Some children benefit from pelvic floor therapy, in addition to daily enemas, as they work to restore complete bowel function.


Treating chronic constipation early and aggressively not only saves kids from years of accidents, discomfort, and distress but also dramatically shortens the treatment period.


•Bedwetting disturbs children’s sleep.


Many kids with enuresis wake overnight because they’ve soaked through their pull-ups and need to change their PJs and sheets. That scenario obviously disrupts sleep, no small issue. Loads of research links insufficient sleep and sleep disruption, to compromised learning and school performance, behavior problems, stress, anxiety, and other mental health issues.


But even children who sleep through their wetting episodes get shortchanged in the sleep department. It’s just not obvious.


Many parents assume their bedwetting child sleeps more deeply than the average child, but research actually shows the opposite. Several studies have detected more overnight restlessness — that is, less REM sleep — in kids with enuresis compared to children who are dry at night. This is likely because their bladders are going haywire all night.


One study, presented a while back at a meeting of the International Children’s Continence Society (ICCS), directly connected bedwetting with compromised learning.
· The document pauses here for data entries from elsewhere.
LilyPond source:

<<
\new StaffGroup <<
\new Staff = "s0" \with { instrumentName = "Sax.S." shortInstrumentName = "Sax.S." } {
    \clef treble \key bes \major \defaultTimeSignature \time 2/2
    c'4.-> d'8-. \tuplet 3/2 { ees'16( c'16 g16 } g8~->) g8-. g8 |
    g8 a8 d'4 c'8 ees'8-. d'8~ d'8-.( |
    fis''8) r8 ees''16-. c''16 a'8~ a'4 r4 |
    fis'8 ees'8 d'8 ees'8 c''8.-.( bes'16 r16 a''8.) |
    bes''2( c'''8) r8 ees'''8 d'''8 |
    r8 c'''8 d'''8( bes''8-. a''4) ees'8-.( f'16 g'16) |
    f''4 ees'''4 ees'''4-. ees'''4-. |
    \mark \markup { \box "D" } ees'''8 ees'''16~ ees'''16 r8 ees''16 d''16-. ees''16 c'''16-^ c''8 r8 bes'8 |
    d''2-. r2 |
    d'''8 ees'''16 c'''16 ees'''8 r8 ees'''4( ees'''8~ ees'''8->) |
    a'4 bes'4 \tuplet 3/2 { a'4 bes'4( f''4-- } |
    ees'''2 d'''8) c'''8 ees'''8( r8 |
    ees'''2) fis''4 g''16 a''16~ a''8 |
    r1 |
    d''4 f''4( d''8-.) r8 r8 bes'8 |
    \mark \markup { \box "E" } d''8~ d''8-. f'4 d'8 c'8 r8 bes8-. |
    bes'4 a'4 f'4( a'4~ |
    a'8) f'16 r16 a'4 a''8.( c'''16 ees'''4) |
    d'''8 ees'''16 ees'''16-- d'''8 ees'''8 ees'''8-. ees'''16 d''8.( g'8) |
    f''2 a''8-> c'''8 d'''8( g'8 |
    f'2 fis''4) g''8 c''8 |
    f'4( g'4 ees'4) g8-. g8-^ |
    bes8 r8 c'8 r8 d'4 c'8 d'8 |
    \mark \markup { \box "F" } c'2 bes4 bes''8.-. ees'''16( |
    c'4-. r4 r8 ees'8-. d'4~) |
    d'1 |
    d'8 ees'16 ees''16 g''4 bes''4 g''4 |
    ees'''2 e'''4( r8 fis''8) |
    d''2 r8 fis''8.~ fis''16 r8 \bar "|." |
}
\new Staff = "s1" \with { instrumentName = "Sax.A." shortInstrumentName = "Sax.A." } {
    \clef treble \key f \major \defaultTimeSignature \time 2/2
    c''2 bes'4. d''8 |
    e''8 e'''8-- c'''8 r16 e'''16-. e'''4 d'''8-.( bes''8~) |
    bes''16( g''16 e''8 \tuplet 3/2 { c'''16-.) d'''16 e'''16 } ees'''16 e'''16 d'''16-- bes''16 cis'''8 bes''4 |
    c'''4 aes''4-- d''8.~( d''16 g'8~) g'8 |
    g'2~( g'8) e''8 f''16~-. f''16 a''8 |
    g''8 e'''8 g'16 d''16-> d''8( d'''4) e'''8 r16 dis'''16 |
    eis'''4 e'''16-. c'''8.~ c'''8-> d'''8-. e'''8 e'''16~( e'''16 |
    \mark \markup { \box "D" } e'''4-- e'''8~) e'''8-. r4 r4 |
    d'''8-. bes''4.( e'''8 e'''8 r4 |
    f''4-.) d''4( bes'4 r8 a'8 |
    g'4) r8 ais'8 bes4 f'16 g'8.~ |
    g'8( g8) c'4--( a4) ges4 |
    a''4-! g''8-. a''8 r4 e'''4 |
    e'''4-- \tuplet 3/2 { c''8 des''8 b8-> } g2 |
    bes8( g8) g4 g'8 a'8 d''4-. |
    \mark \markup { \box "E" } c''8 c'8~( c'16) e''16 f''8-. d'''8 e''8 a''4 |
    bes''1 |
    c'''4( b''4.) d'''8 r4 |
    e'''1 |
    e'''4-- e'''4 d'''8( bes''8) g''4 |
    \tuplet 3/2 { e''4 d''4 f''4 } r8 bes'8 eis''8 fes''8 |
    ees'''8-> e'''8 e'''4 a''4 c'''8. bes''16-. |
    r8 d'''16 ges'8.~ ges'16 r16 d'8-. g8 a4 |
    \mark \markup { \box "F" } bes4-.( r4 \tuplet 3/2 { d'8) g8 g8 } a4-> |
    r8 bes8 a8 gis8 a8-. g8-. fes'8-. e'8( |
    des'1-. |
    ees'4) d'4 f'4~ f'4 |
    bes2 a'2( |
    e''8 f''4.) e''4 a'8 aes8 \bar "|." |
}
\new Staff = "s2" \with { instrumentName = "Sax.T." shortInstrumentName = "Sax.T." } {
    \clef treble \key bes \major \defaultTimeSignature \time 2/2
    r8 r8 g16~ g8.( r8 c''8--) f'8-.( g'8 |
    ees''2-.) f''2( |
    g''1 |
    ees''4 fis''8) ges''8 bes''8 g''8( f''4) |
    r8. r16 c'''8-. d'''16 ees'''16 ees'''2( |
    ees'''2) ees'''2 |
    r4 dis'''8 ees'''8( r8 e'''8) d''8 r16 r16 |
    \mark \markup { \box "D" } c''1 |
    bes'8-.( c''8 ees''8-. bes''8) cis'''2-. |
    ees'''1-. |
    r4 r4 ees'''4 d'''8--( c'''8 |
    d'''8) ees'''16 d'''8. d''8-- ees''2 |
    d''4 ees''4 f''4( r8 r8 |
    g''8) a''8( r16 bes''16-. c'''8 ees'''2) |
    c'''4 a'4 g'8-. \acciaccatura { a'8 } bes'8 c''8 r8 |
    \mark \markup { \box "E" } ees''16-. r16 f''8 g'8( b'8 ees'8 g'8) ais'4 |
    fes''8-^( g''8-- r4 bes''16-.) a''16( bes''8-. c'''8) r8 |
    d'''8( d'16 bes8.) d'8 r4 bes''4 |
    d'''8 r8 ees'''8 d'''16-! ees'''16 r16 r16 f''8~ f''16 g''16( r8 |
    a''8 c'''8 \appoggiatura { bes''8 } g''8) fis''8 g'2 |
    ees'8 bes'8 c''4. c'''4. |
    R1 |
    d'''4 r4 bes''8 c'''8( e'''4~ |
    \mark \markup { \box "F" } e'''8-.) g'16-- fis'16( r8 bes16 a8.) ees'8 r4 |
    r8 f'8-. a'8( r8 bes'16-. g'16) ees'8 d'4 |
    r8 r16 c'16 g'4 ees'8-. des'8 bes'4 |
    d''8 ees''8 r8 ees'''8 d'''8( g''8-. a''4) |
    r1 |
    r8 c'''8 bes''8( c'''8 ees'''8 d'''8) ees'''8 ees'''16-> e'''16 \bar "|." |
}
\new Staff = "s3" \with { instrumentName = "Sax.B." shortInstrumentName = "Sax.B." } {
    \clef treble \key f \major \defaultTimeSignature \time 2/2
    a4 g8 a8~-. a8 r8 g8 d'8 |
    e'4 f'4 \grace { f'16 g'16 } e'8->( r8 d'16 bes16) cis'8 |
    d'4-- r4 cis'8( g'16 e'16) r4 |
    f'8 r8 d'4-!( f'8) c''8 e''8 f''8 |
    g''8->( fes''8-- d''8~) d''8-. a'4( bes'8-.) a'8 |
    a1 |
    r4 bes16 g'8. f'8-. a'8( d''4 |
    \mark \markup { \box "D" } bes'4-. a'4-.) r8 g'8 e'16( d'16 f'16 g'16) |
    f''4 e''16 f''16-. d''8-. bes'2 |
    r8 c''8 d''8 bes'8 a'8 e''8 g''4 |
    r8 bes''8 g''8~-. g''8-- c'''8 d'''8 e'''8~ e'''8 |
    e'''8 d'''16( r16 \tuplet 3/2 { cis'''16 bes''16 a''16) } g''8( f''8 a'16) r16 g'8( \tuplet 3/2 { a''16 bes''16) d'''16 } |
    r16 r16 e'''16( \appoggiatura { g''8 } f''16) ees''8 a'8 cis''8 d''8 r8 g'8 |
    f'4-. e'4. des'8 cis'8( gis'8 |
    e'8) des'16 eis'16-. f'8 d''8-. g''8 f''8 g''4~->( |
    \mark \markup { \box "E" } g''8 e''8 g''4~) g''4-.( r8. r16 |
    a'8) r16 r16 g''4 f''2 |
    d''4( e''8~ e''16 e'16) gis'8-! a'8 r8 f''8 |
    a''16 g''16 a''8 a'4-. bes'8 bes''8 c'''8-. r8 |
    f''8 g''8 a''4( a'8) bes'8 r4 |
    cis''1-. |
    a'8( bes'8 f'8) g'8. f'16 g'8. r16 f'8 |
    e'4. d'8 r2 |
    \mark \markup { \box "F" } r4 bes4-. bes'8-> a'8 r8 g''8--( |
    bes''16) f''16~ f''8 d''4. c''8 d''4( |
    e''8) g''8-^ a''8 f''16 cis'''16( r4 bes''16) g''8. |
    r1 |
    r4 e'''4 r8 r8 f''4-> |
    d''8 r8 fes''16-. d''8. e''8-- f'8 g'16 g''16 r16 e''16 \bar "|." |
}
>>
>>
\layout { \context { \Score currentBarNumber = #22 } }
A pediatric urologist a university in Hong Kong, Dr. Chung Kwong Yeung, monitored 95 enuresis patients, comparing their cognitive function over time with that of 46 children who were dry at night.


Compared to their peers, the children with enuresis scored lower on standardized tests of attention, learning speed, and short-term and long-term memory. However, six months of bedwetting treatment significantly improved all these measures of cognitive function.


At the time, a pediatric urologist at Harvard Medical School, Dr. Stuart Bower, said: “The findings are important because treatment of bedwetting should help patients achieve more than getting over the stigma of being wet. We now know that treatment can improve cognition and can therefore be expected to improve their school performance, self-image, and their interactions with peers and family members.”


Bottom line: Treat bedwetting now, not later.


Many parents downplay the impact of bedwetting, insisting, “It doesn’t bother my child” or “In our family, we don’t make a big deal over it.”


In my experience, enuresis causes kids far greater distress than their parents recognize, and the blow to a child’s self-esteem is, itself, good reason to begin treatment.


There are so many good reasons to resolve this highly treatable condition. And no good reason to simply keep waiting and hoping.